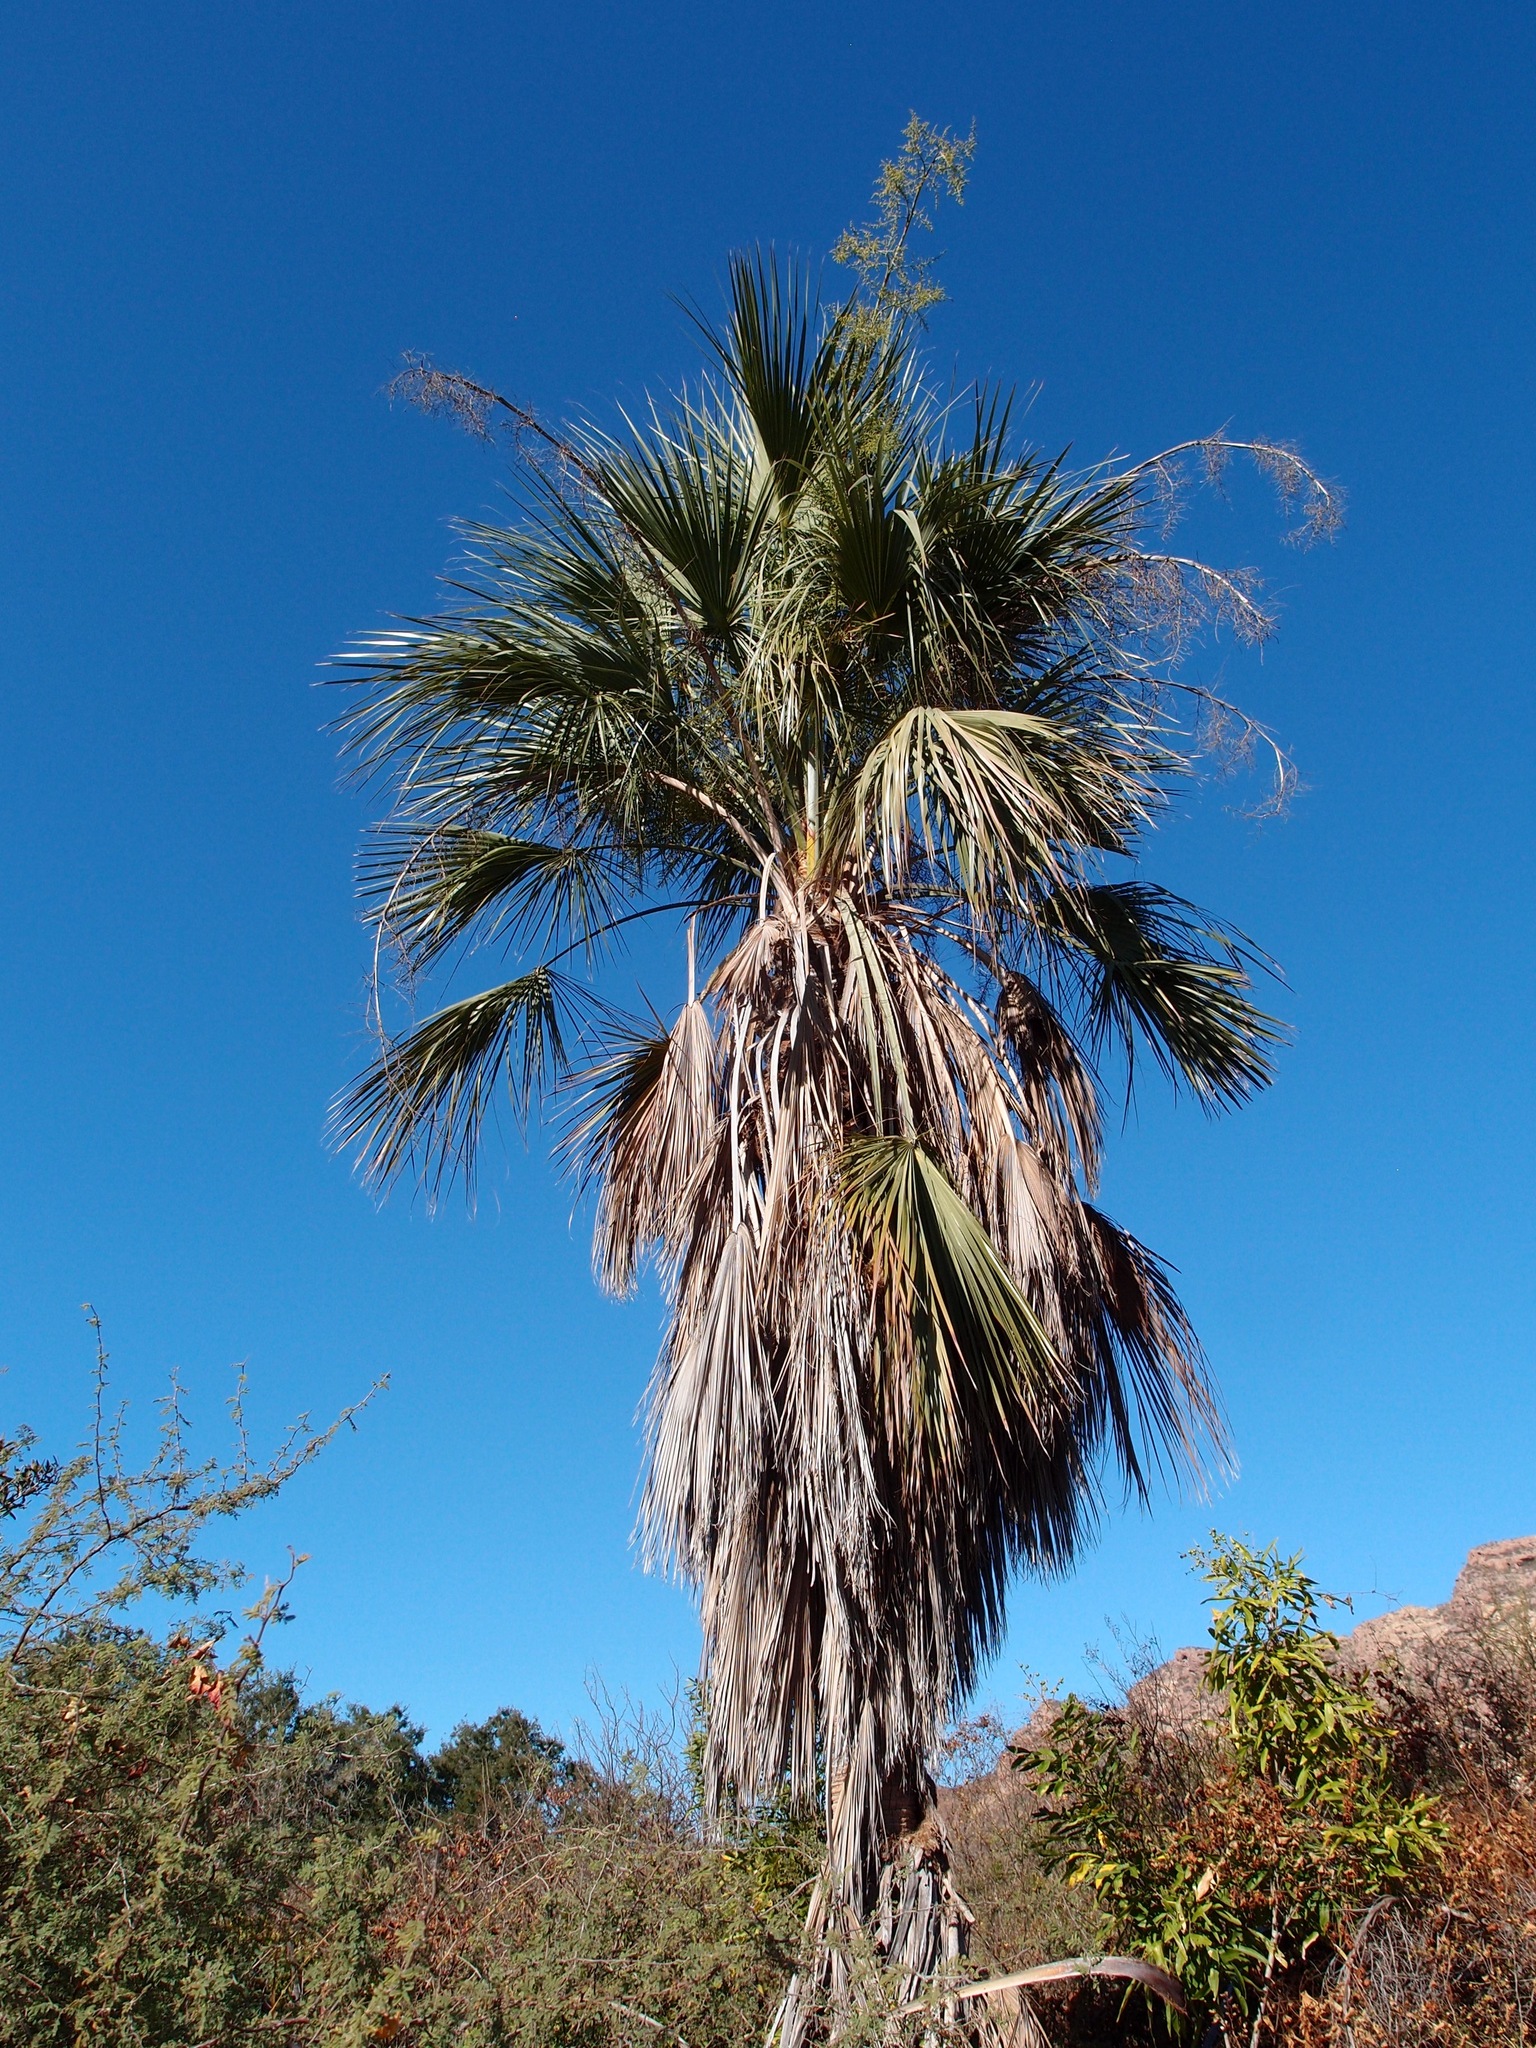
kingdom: Plantae
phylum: Tracheophyta
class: Liliopsida
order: Arecales
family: Arecaceae
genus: Brahea
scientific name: Brahea brandegeei
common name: San jose hesper palm
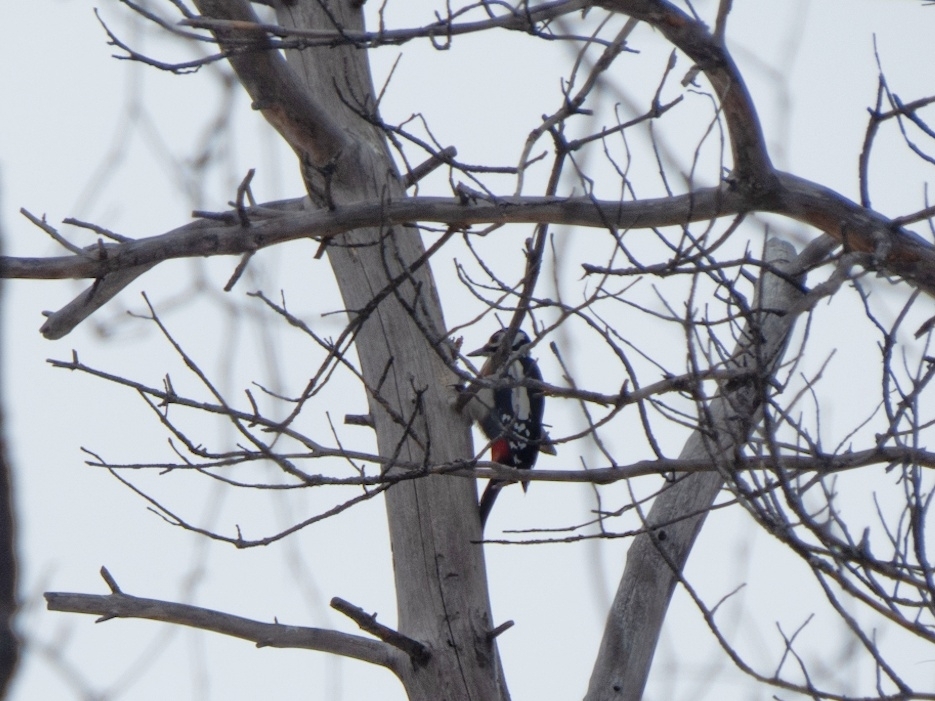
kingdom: Animalia
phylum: Chordata
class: Aves
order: Piciformes
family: Picidae
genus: Dendrocopos
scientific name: Dendrocopos major
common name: Great spotted woodpecker
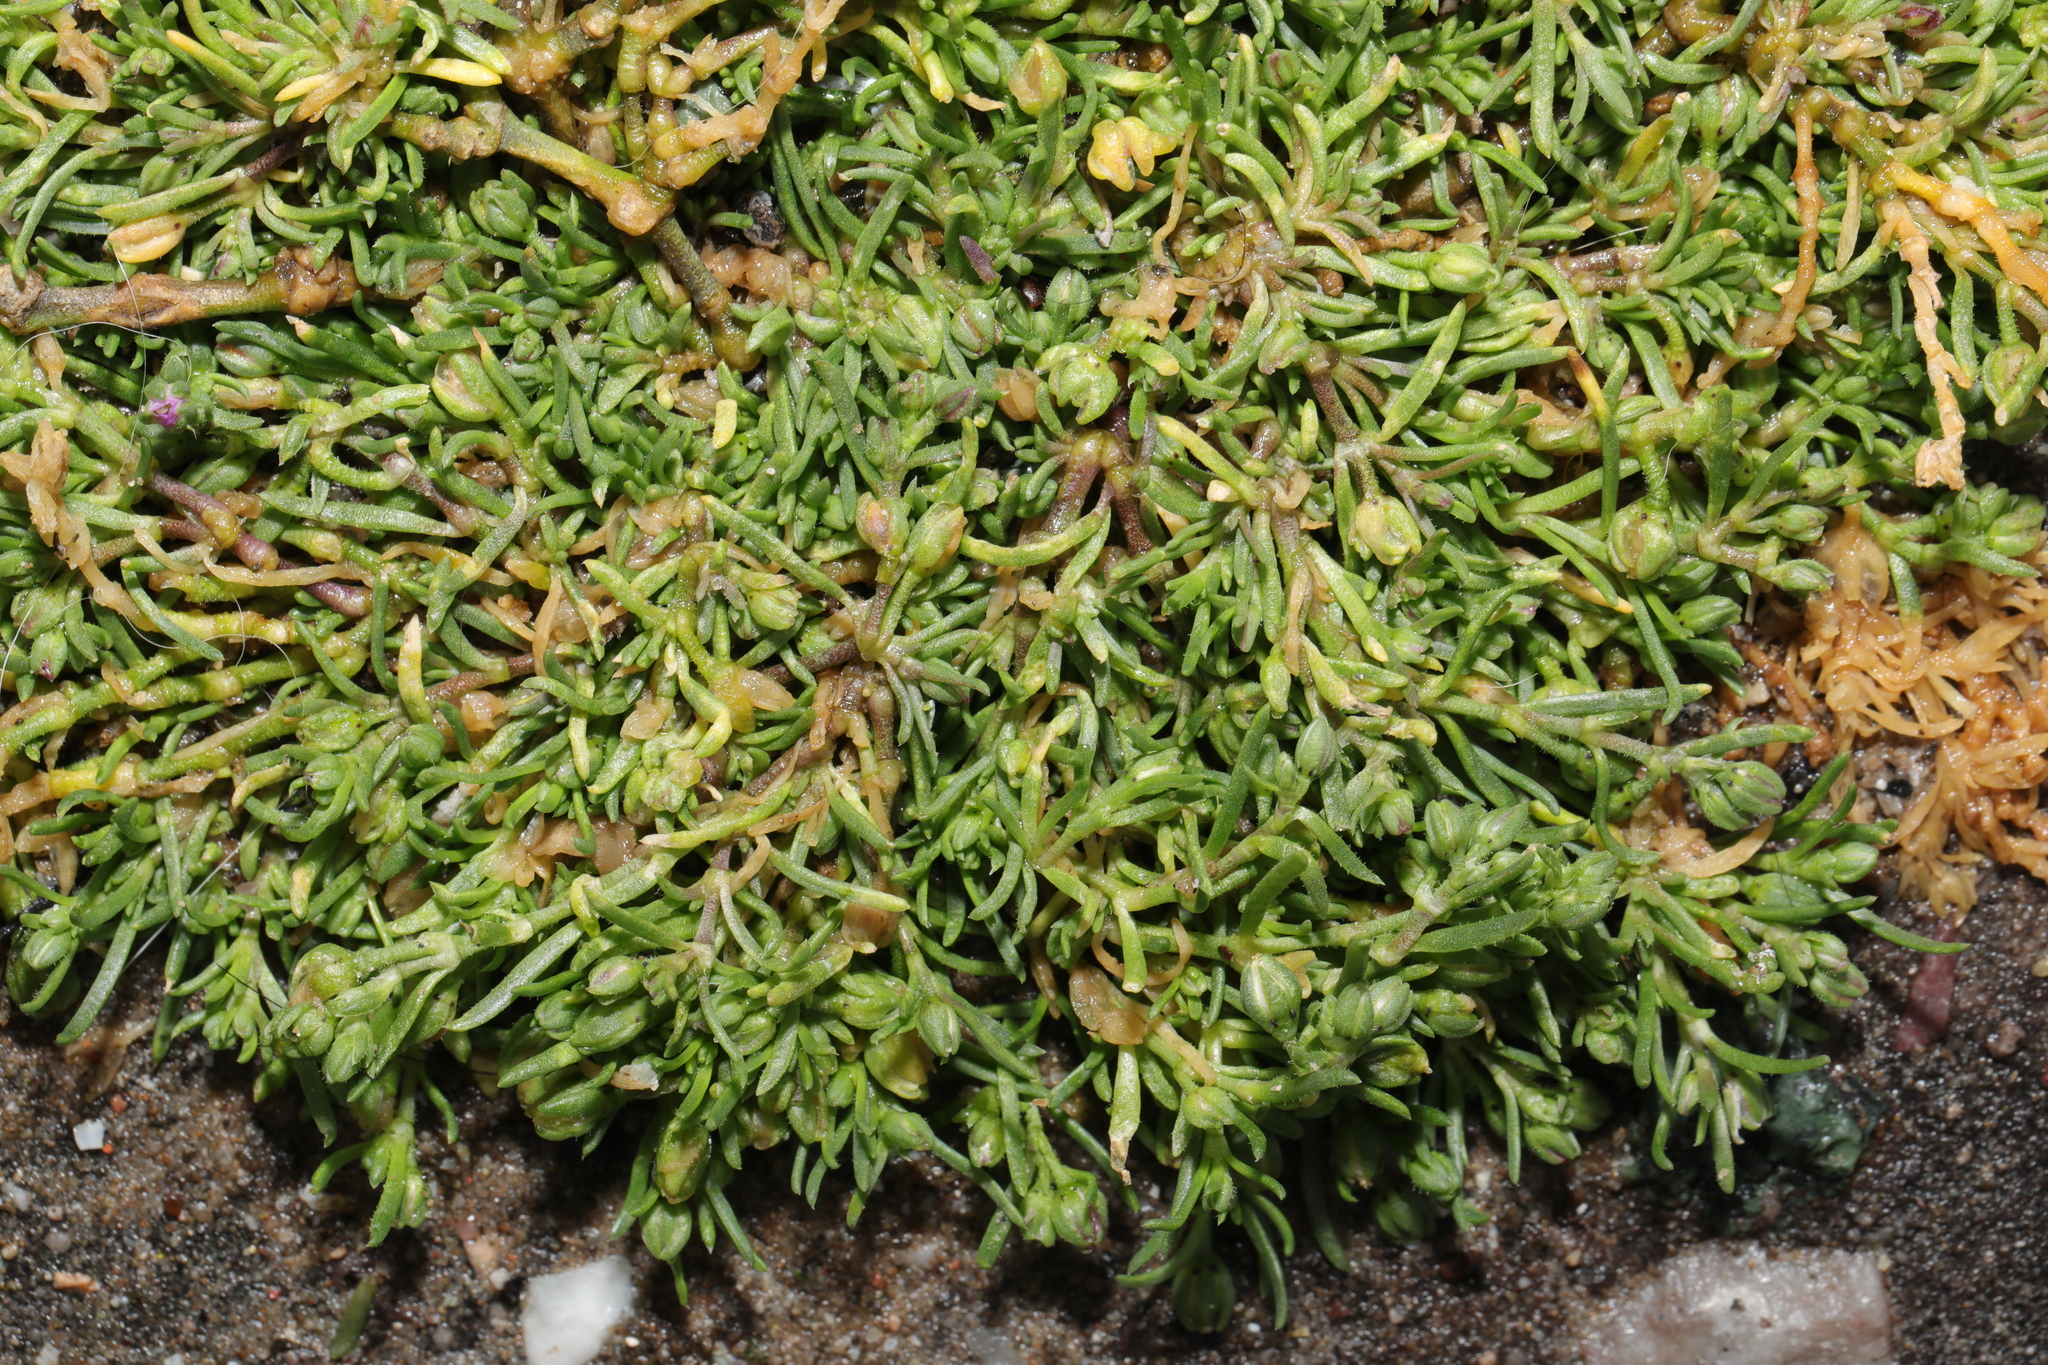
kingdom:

_Work to complete_. Rewrite all of the rows above with "common name" changed to "vernacular name" and everything else left as it is. Leave the pictures out of your answer.

_Task answer_.
kingdom: Plantae
phylum: Tracheophyta
class: Liliopsida
order: Arecales
family: Arecaceae
genus: Brahea
scientific name: Brahea brandegeei
vernacular name: San jose hesper palm
kingdom: Animalia
phylum: Chordata
class: Aves
order: Piciformes
family: Picidae
genus: Dendrocopos
scientific name: Dendrocopos major
vernacular name: Great spotted woodpecker
kingdom:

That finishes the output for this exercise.